# [EXERCISE DESCRIPTION]
Answer these questions using the Rildene Firmino text.
(a) In which city was Firmino born?
(b) At which World Championships did she win bronze in the 150m individual medley?
(c) How many days did she spend recovering in an intensive care unit after the shooting?

# [TEXT BLOCK]
◇ ◇ ◇ ◇ ◇ ◇ ◇

Rildene Firmino

Personal information
- Born: 1974 (age 51–52) Natal, Rio Grande do Norte, Brazil
- Height: 1.55 m (5 ft 1 in)
- Weight: 52 kg (115 lb)

Sport
- Country: Brazil
- Sport: Paralympic swimming
- Disability: Paraplegia
- Disability class: S5, SB3, SM4

Medal record
Paralympic swimming
Representing Brazil
World Championships
| Bronze medal – third place | 2002 Mar del Plata | 4x50m medley relay 20pts |
| Bronze medal – third place | 2010 Eindhoven | 150m individual medley |
Parapan American Games
| Gold medal – first place | 2003 Mar del Plata | 50m backstroke S5 |
| Gold medal – first place | 2003 Mar del Plata | 150m individual medley SM4 |
| Silver medal – second place | 2003 Mar del Plata | 50m breaststroke SB3 |
| Silver medal – second place | 2007 Rio de Janeiro | 150m individual medley SM4 |
| Silver medal – second place | 2007 Rio de Janeiro | 50m breaststroke SB3 |
| Bronze medal – third place | 2007 Rio de Janeiro | 50m backstroke S5 |
| Bronze medal – third place | 2015 Toronto | 50m breaststroke SB3 |
| Bronze medal – third place | 2015 Toronto | 150m individual medley SM4 |

= Rildene Firmino =

Brazilian Paralympic swimmer

Rildene Fonseca Firmino (born 1974) is a retired Brazilian Paralympic swimmer who competed at international elite competitions, she is a double Parapan American Games champion and a two-time World bronze medalist.

==Disability==
Firmino and her cousin Ivanildo Fonseca, both aged six at the time, were involved in a shooting incident. Fonseca got a hold of Firmino's grandfather's .38 caliber revolver and was play shooting the gun with Firmino, the gun had a single bullet in the drum and Firmino was shot in the T11 vertebra and it exited her right lung. Her injuries were so severe that she had near-fatal lung and liver complications and spent three days recovering in an intensive care unit at a nearby hospital. She was left with life-changing injuries and was paraplegic for the rest of her life.

◇ ◇ ◇ ◇ ◇ ◇ ◇

[Saved data entries]
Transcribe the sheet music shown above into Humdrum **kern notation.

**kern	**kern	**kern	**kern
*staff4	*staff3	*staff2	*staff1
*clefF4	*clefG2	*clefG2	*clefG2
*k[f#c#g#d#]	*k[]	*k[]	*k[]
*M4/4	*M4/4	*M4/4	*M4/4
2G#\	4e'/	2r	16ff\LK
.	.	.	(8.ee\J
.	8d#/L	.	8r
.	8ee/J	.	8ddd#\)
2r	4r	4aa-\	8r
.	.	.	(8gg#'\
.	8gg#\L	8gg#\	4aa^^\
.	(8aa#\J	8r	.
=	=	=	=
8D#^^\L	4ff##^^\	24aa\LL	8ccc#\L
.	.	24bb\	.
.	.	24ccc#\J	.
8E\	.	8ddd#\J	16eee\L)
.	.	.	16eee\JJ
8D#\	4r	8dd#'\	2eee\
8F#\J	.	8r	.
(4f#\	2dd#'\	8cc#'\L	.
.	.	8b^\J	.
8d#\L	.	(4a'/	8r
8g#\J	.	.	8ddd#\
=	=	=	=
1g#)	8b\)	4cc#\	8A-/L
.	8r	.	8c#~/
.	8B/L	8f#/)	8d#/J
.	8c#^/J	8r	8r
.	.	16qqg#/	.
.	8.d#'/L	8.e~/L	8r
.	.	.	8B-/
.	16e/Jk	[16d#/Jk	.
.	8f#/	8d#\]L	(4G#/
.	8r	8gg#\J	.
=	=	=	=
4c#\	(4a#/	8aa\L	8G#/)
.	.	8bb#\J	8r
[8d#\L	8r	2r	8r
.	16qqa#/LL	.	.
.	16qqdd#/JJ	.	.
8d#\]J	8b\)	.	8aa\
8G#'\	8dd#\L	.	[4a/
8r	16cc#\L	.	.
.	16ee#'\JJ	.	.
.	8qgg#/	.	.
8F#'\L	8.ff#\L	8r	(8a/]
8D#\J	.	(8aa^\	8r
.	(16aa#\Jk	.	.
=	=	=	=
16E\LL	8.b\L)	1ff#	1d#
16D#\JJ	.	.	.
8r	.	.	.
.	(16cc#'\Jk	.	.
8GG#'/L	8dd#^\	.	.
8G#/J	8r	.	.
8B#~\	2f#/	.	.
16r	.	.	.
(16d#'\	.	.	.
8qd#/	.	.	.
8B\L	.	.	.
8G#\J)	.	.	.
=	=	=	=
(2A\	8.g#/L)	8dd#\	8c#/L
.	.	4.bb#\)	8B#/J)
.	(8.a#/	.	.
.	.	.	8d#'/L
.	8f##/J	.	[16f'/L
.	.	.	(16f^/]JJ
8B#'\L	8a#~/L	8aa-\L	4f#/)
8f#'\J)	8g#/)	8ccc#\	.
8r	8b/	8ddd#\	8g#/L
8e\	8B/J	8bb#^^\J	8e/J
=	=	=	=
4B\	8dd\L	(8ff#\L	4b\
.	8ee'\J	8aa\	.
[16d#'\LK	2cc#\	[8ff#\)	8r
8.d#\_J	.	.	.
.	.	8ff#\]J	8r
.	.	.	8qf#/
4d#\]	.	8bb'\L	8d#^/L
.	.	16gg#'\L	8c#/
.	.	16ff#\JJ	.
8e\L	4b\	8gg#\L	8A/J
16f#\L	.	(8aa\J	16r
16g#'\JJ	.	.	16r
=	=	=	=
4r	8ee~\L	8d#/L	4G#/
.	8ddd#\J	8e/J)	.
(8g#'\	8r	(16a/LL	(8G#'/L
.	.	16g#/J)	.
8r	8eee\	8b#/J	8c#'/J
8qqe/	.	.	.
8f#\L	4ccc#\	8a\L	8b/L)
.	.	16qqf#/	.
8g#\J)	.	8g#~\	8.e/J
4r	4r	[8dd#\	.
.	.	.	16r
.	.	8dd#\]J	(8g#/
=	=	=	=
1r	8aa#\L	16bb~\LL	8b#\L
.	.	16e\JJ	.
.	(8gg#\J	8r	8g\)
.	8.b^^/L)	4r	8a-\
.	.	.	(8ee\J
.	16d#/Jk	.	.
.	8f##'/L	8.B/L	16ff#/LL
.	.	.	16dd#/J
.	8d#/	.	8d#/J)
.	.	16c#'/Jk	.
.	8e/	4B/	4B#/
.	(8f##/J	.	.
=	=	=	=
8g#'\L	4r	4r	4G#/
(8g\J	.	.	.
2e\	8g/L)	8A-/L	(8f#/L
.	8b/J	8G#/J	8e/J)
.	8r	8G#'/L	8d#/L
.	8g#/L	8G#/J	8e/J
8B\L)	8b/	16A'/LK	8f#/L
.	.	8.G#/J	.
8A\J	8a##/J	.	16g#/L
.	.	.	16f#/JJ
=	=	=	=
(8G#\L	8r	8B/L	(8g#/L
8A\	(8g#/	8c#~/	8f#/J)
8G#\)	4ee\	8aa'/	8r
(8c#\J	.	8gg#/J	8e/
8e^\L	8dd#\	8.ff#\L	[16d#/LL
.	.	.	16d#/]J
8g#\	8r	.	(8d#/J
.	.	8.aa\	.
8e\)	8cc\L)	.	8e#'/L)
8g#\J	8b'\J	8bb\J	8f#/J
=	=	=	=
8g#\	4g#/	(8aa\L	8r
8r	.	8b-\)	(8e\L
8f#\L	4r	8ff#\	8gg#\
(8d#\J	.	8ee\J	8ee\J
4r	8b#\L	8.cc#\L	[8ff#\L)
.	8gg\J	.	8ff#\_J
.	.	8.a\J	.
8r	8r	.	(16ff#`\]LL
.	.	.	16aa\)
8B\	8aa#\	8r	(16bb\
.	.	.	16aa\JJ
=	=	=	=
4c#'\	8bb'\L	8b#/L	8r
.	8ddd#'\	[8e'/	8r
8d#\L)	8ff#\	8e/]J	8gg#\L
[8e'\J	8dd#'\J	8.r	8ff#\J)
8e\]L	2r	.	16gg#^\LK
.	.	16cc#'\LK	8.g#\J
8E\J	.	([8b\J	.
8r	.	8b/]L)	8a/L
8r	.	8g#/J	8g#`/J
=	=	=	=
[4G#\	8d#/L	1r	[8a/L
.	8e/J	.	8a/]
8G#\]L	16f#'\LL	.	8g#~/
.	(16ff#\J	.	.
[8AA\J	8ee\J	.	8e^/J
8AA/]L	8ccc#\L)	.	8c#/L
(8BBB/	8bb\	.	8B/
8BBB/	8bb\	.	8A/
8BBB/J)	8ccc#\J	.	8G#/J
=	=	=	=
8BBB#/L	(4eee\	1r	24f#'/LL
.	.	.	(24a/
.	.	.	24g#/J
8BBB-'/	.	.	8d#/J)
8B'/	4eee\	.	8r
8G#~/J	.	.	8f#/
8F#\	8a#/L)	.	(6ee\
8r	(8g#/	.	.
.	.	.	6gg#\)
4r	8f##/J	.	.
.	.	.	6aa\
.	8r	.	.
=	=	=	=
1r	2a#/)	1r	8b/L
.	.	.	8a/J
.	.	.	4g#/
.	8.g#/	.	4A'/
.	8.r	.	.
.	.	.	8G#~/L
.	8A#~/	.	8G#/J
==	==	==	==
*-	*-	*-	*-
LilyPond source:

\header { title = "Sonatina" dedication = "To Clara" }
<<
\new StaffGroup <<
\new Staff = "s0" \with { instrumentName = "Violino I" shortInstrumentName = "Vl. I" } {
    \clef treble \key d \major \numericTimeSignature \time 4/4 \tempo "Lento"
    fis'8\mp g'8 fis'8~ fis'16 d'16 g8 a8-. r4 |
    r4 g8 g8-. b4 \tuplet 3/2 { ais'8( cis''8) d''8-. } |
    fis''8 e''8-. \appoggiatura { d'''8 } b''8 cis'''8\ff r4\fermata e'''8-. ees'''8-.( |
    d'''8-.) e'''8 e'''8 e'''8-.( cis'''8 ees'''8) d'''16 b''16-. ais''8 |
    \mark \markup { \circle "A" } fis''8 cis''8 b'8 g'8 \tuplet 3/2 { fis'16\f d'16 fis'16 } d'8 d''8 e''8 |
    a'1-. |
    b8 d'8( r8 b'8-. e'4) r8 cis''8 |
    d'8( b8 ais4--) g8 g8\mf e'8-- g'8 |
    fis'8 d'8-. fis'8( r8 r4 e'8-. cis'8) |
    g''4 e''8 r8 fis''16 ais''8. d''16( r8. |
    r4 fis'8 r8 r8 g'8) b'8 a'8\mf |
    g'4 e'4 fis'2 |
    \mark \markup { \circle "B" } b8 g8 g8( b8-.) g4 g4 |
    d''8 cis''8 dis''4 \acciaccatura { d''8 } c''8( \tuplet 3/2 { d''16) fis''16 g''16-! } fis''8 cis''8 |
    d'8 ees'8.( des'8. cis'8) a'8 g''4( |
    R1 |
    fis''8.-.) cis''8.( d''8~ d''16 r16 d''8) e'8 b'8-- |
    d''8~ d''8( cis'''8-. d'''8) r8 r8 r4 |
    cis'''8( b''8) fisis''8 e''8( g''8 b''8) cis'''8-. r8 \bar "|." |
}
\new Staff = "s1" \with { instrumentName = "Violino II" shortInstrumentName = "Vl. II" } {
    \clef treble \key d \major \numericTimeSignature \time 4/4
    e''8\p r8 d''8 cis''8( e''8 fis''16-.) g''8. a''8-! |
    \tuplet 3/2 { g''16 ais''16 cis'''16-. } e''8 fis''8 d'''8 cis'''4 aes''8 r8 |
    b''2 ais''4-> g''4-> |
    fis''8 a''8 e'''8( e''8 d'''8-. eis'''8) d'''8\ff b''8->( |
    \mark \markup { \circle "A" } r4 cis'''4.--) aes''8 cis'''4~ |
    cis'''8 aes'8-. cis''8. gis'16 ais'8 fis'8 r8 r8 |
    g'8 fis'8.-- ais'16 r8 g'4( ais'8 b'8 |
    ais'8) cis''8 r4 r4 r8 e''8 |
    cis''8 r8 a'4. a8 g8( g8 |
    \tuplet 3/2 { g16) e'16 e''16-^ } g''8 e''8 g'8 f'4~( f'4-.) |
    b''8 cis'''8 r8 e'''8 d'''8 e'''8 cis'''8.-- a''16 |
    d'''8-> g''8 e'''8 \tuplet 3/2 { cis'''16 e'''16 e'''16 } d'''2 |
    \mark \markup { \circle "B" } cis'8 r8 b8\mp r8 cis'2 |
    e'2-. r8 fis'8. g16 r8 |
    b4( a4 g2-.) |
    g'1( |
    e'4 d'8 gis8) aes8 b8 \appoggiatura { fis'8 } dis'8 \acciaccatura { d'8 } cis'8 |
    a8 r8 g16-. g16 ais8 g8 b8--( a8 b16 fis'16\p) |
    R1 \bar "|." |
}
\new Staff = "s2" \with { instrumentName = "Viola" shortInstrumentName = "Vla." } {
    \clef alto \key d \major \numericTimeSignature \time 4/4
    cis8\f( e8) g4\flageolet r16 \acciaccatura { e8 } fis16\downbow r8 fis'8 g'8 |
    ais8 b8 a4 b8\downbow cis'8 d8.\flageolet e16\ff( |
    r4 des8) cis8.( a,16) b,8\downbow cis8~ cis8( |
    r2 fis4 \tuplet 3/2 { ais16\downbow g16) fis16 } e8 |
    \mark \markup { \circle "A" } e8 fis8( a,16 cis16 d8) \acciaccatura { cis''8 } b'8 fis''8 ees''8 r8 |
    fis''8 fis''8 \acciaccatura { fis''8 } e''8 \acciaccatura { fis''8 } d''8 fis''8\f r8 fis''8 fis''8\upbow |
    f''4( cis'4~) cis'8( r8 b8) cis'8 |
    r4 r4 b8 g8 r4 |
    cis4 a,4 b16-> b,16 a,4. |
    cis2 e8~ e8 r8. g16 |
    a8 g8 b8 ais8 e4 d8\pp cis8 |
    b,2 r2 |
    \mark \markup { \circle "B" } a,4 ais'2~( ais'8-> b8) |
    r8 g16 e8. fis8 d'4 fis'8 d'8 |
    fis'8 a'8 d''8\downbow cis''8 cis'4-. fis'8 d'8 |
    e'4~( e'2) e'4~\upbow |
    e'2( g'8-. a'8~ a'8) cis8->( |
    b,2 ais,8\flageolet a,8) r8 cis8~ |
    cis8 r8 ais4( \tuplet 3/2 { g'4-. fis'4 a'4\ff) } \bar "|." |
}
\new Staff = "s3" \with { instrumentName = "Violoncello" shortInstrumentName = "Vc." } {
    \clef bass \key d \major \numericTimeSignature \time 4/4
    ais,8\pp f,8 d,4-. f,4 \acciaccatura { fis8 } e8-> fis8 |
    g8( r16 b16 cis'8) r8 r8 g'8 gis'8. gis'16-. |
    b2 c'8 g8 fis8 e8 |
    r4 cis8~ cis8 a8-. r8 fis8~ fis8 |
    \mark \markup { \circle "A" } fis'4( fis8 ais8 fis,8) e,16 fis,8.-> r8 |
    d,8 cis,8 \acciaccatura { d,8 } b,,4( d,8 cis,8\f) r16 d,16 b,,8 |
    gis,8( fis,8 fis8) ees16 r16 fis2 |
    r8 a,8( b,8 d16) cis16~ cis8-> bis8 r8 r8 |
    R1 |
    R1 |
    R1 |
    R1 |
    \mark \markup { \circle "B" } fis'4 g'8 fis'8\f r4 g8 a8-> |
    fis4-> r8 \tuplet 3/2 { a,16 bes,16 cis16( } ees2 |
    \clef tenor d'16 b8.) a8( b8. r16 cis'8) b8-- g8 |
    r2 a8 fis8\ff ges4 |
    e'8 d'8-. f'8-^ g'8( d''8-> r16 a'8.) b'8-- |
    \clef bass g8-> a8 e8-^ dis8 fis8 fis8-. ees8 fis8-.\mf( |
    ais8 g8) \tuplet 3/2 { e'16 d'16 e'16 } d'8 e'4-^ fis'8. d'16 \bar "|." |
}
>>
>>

◇ ◇ ◇ ◇ ◇ ◇ ◇

# [TASK SOLUTION]
(a) Natal, Rio Grande do Norte, Brazil
(b) The 2010 World Championships in Eindhoven
(c) Three days